HD doesn't use much more data than SD. I use both. The only thing you have to look out for when buying a used camera, are the hours on the recording head. Most cameras in the Prosumer category should have an hour meter in the software. camcorderinfo.com is a great source for camera reviews. I like the Canons quite a bit. As for hard drive cameras, vibration really freaks them out. If you plan on driving down the road with the camera on the dash, the hard drive's heads skip all over.


----------



## dsconnell (Aug 29, 2007)

1 hour of HD from the Sony Z1U I run is 40GB of disk space vs SD is about 25.. To me that is quite a bit.. I am sure some cameras may be different depending...


----------



## QuakrTrakr (Apr 4, 2001)

I guess we just see it differently.  I don't think 40g is that big. But, I have a 160g for my main drive, and a 500g for my main workspace. Either way, you need hard drive space to edit.
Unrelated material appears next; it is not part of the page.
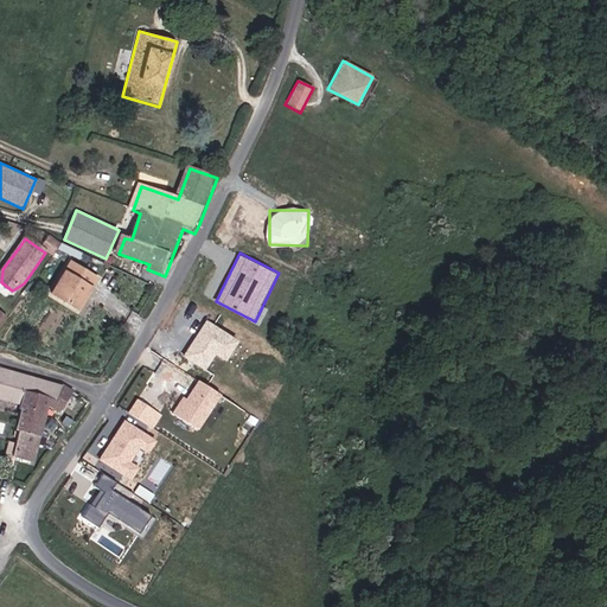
[(77,313),(97,282),(71,264),(50,295),(77,313)]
Especially is you wind up rendering in different formats for YouTube, dvd, etc.


----------



## dsconnell (Aug 29, 2007)

Its not a big difference when you are storing it on external sources that are 500GB plus but if he is just downloading to his standard computer that is 120GB or less it will add up quick.. I just had to pick up a 1 Terabyte External the other day.. Just was looking at it from his perspective.. At any rate filming is addictive.. I am sure we can both agree on that! Be prepared to spend more time in the woods with a camera then with a weapon! I know I did last year!


----------



## Critter (Mar 3, 2006)

And be prepared to start filming for someone else. My partner and I take turns filming and hunting. We spend more time in the woods but I'm actually hunting less. Get used to passing shots you can't get on camera and a whole boatload of other fun problems that come with filming. I wouldn't have it any other way though.


----------



## dsconnell (Aug 29, 2007)

Critter said:


> And be prepared to start filming for someone else. My partner and I take turns filming and hunting. We spend more time in the woods but I'm actually hunting less. Get used to passing shots you can't get on camera and a whole boatload of other fun problems that come with filming. I wouldn't have it any other way though.


And leave a minimum of 30 minutes earlier than you normally do to get in the stand...


----------